Conjoints violents : «En prison, je me serais suicidé»

A Besançon, le projet Altérité accueille des hommes en attente de procès ou déjà condamnés pour des violences sur leurs compagne ou enfants. Ils y alternent groupes de parole et suivi psychologique pour éviter la récidive et entamer une prise de conscience.

D’emblée, il prévient : il est bavard. On dirait plutôt intarissable. Tony (1), 30 ans, pourrait parler pendant des heures de la deuxième chance qu’on lui a offerte il y a trois mois. Poursuivi pour des violences envers sa femme et son fils, il a pu intégrer un centre d’accueil et d’hébergement pour auteurs de violences conjugales et intrafamiliales. Baptisé Altérité, le projet a vu le jour en octobre à Besançon (Doubs).

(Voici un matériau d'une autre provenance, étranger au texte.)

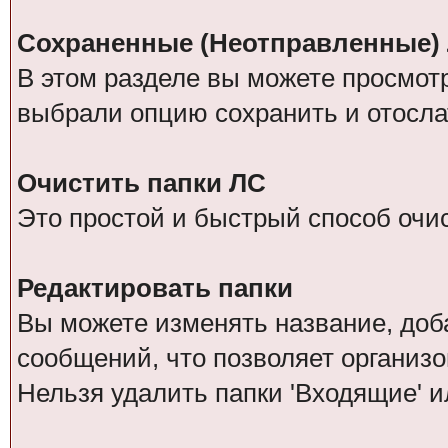
Сохраненные (Неотправленные)
В этом разделе вы можете просмот
выбрали опцию сохранить и отосла
Очистить папки ЛС
Это простой и быстрый способ очис
Редактировать папки
Вы можете изменять название, доб
сообщений, что позволяет организо
Нельзя удалить папки 'Входящие' и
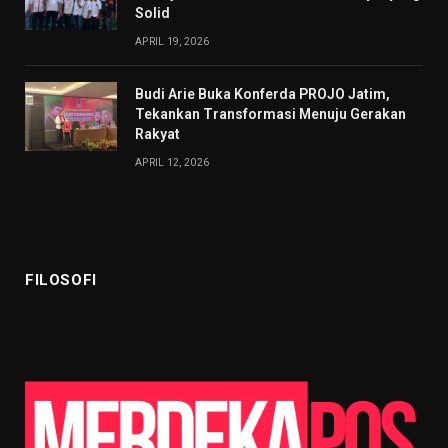
Solid
APRIL 19, 2026
Budi Arie Buka Konferda PROJO Jatim,
Tekankan Transformasi Menuju Gerakan
Rakyat
APRIL 12, 2026
FILOSOFI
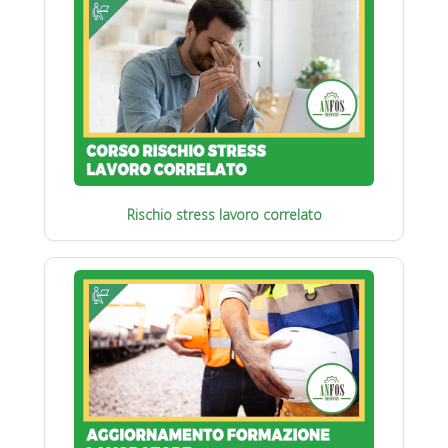
Rischio stress lavoro correlato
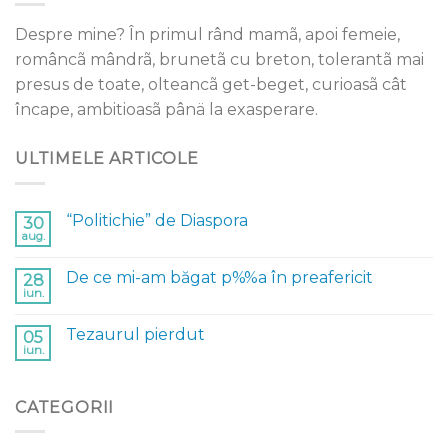
Despre mine? În primul rând mamã, apoi femeie,
româncã mândrã, brunetã cu breton, tolerantã mai
presus de toate, olteancã get-beget, curioasã cât
încape, ambitioasã pânä la exasperare.
ULTIMELE ARTICOLE
“Politichie” de Diaspora
30
aug.
De ce mi-am băgat p%%a în preafericit
28
iun.
Tezaurul pierdut
05
iun.
CATEGORII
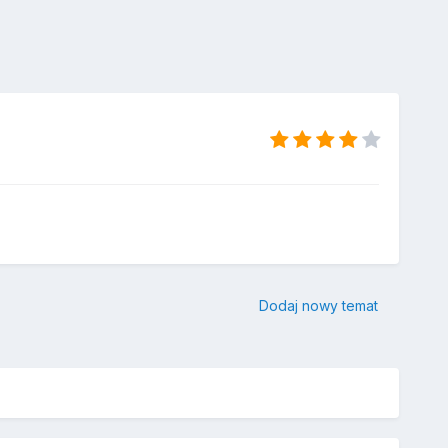
Dodaj nowy temat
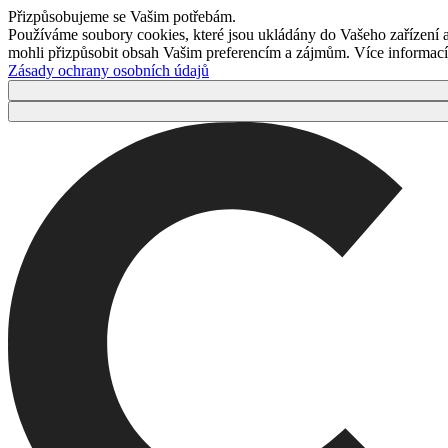
Přizpůsobujeme se Vašim potřebám.
Používáme soubory cookies, které jsou ukládány do Vašeho zařízení
mohli přizpůsobit obsah Vašim preferencím a zájmům. Více informací 
Zásady ochrany osobních údajů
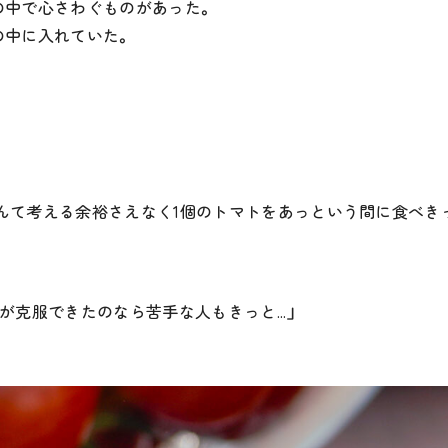
の中で心さわぐものがあった。
の中に入れていた。
んて考える余裕さえなく1個のトマトをあっという間に食べき
が克服できたのなら苦手な人もきっと…」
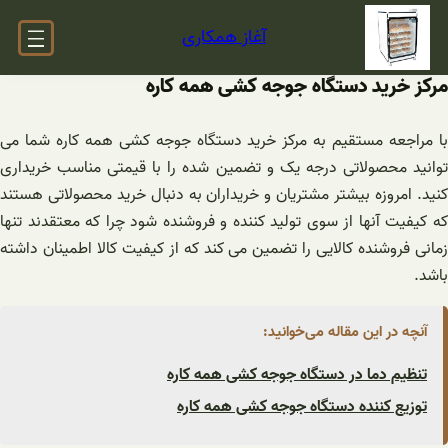
فتن
آغاز همکاری
ه
حتوا
مرکز خرید دستگاه جوجه کشی همه کاره
با مراجعه مستقیم به مرکز خرید دستگاه جوجه کشی همه کاره شما می
توانید محصولاتی درجه یک و تضمین شده را با قیمتی مناسب خریداری
کنید. امروزه بیشتر مشتریان و خریداران به دنبال خرید محصولاتی هستند
که کیفیت آنها از سوی تولید کننده و فروشنده شود چرا که معتقدند تنها
زمانی فروشنده کالایی را تضمین می کند که از کیفیت کالا اطمینان داشته
باشد.
آنچه در این مقاله می‌خوانید:
تنظیم دما در دستگاه جوجه کشی همه کاره
توزیع کننده دستگاه جوجه کشی همه کاره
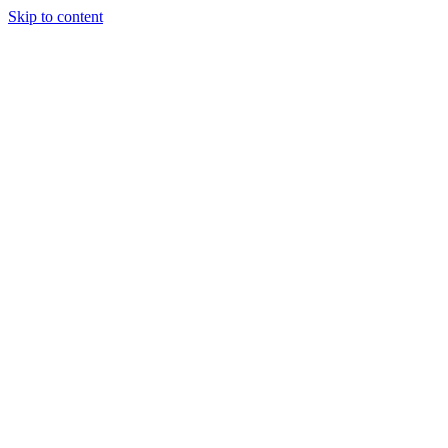
Skip to content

Dans ce département, les violences intrafamiliales représentaient un tiers des violences totales enregistrées en 2017. L’objectif est d’éloigner les auteurs présumés ou déjà condamnés du domicile de leur victime, explique Sébastien Girin, responsable du centre : «C’est une manière d’éviter une double peine pour les victimes, qui se retrouvent souvent dans des situations traumatisantes quand elles sont obligées de partir. Et cela a aussi des conséquences sur les enfants, éloignés de leur école ou de leurs copains.»

«Des choses à exprimer»

Deux types de profils sont accueillis dans ces quinze logements autonomes, toujours sur décision de justice : des auteurs déjà condamnés pouvant bénéficier d’un aménagement de peine ou des hommes sortant de garde à vue, placés sous contrôle judiciaire dans l’attente de leur procès. C’est le cas de Tony, qui lâche : «Après ma garde à vue, c’était soit l’incarcération [en détention provisoire, ndlr]soit un placement ici. En prison, je me serais suicidé.» Il préfère ne pas nous recevoir dans son petit appartement meublé, mis à sa disposition en échange d’une participation aux frais d’hébergement de 80 euros par mois. Trop intime. Alors c’est dans la salle commune où se tiennent d’ordinaire les groupes de parole et ateliers de médiation qu’il se raconte, un brin nerveux.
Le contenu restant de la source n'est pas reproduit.